**QUOTED PASSAGE**
=======

When a person dies, leaders from The Church of Jesus Christ of Latter-day Saints teach that the spirit of the dead person goes temporarily to one of two possible places, either paradise or spirit prison, depending on how that righteous the person was in mortality. This is an temporary state, with the soul moving to one of the three kingdoms of glory after the final judgment takes place at the end of the millennium.

As far as paradise is concerned, the inhabitants who were faithful on earth are able to share their faith with those not as fortunate. One church manual explained, “In the spirit world the gospel is preached to those who did not obey the gospel or have the opportunity to hear it while on earth” (Preach My Gospel, 2004, p. 52). Another states,

When a person dies who has accepted the gospel and been a faithful follower of Jesus, that person’s spirit goes to paradise. This is a place where people are happy and peaceful. Here they are free from trouble, sorrow, and pain. They can do many worthwhile things, such as teach others about the gospel or learn more about it themselves (Gospel Fundamentals, 2002, p. 196).

=======

**YOUR INSTRUCTIONS**
Reproduce the passage about the afterlife in Latter-day Saint teaching in full, word for word. Rely only on the passage about the afterlife in Latter-day Saint teaching.

=======

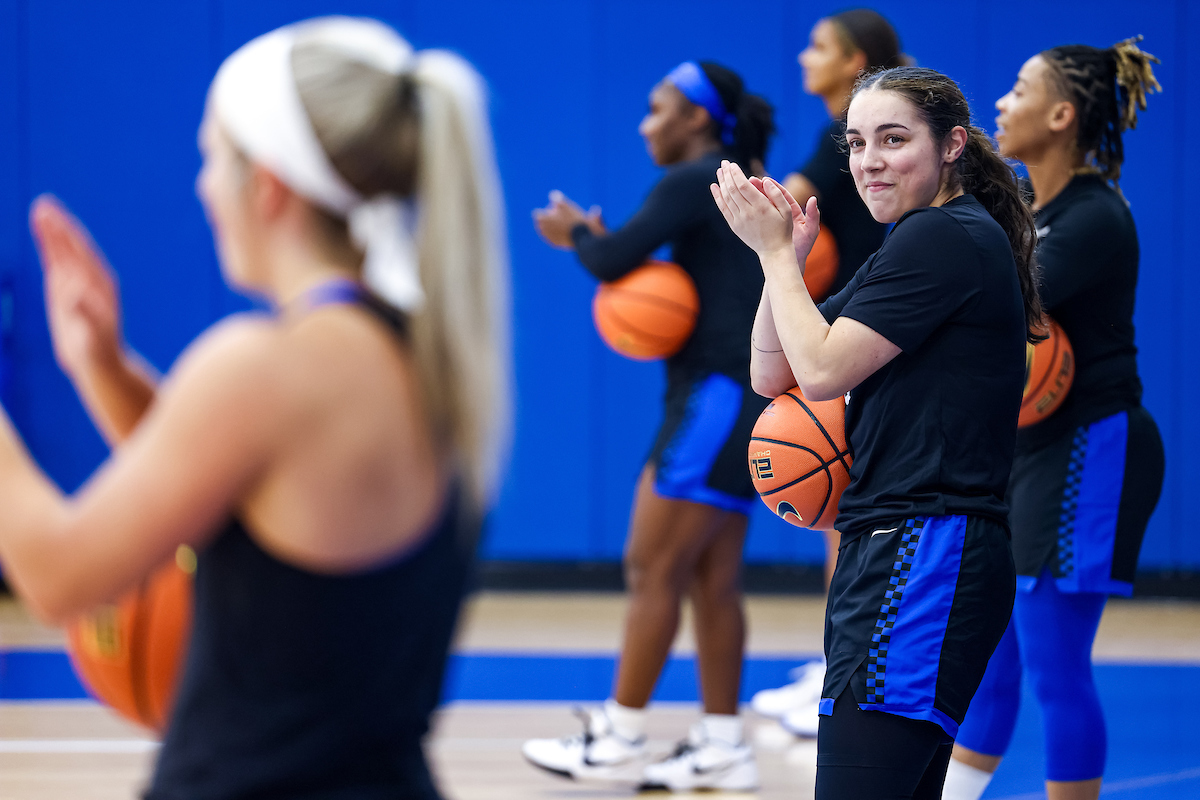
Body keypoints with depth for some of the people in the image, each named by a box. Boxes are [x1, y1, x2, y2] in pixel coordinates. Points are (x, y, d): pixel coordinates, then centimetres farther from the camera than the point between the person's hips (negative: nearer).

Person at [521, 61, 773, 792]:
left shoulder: (693, 184, -11)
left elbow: (612, 261, -17)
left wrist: (577, 233, 5)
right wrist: (599, 244, 7)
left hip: (720, 396, -10)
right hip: (744, 399, 10)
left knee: (654, 567, -6)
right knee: (713, 581, 10)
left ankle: (620, 739, -4)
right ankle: (722, 747, 11)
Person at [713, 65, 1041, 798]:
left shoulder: (947, 238, -9)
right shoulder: (923, 243, 21)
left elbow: (822, 370, -12)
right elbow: (773, 374, 20)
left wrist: (775, 249, -1)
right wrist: (790, 256, 5)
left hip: (923, 563, -11)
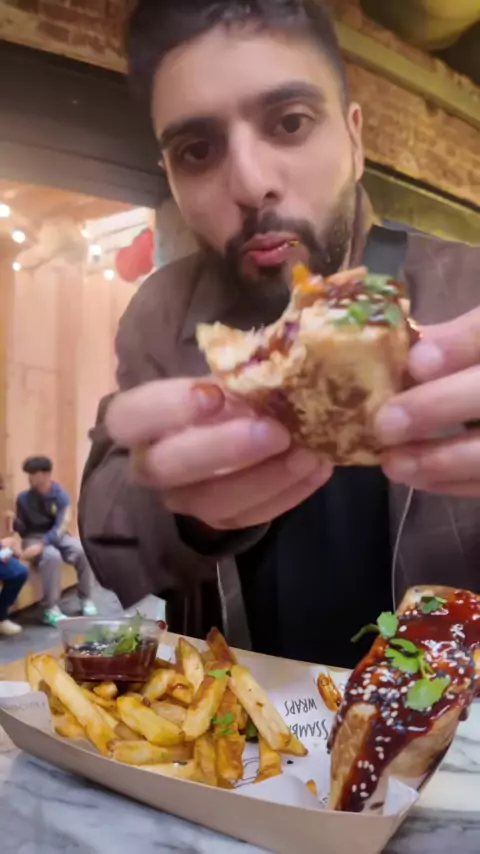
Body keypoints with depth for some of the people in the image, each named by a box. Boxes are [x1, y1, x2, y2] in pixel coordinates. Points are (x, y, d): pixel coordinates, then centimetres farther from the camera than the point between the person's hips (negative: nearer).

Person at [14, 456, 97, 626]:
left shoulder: (61, 495, -7)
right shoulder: (24, 498, -5)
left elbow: (60, 527, -17)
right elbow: (22, 529, -1)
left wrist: (42, 544, -31)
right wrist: (14, 521, -24)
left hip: (56, 536, 2)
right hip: (34, 538, -2)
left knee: (83, 551, -26)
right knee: (51, 556, -36)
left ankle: (86, 599, -5)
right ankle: (50, 609, -28)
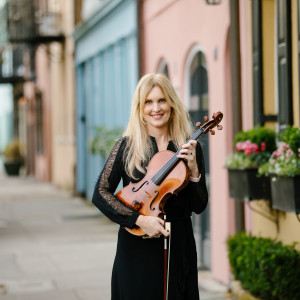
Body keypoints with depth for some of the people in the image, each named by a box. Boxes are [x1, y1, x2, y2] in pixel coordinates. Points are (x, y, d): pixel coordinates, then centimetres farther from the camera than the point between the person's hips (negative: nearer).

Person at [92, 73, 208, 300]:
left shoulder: (189, 147, 3)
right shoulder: (127, 146, -2)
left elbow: (199, 206, 2)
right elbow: (100, 194, -9)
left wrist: (193, 170, -13)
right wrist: (140, 219, -18)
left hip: (178, 246, 2)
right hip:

=======

**ANSWER TO THE EXERCISE**
When a person dies, leaders from The Church of Jesus Christ of Latter-day Saints teach that the spirit of the dead person goes temporarily to one of two possible places, either paradise or spirit prison, depending on how that righteous the person was in mortality. This is an temporary state, with the soul moving to one of the three kingdoms of glory after the final judgment takes place at the end of the millennium.

As far as paradise is concerned, the inhabitants who were faithful on earth are able to share their faith with those not as fortunate. One church manual explained, “In the spirit world the gospel is preached to those who did not obey the gospel or have the opportunity to hear it while on earth” (Preach My Gospel, 2004, p. 52). Another states,

When a person dies who has accepted the gospel and been a faithful follower of Jesus, that person’s spirit goes to paradise. This is a place where people are happy and peaceful. Here they are free from trouble, sorrow, and pain. They can do many worthwhile things, such as teach others about the gospel or learn more about it themselves (Gospel Fundamentals, 2002, p. 196).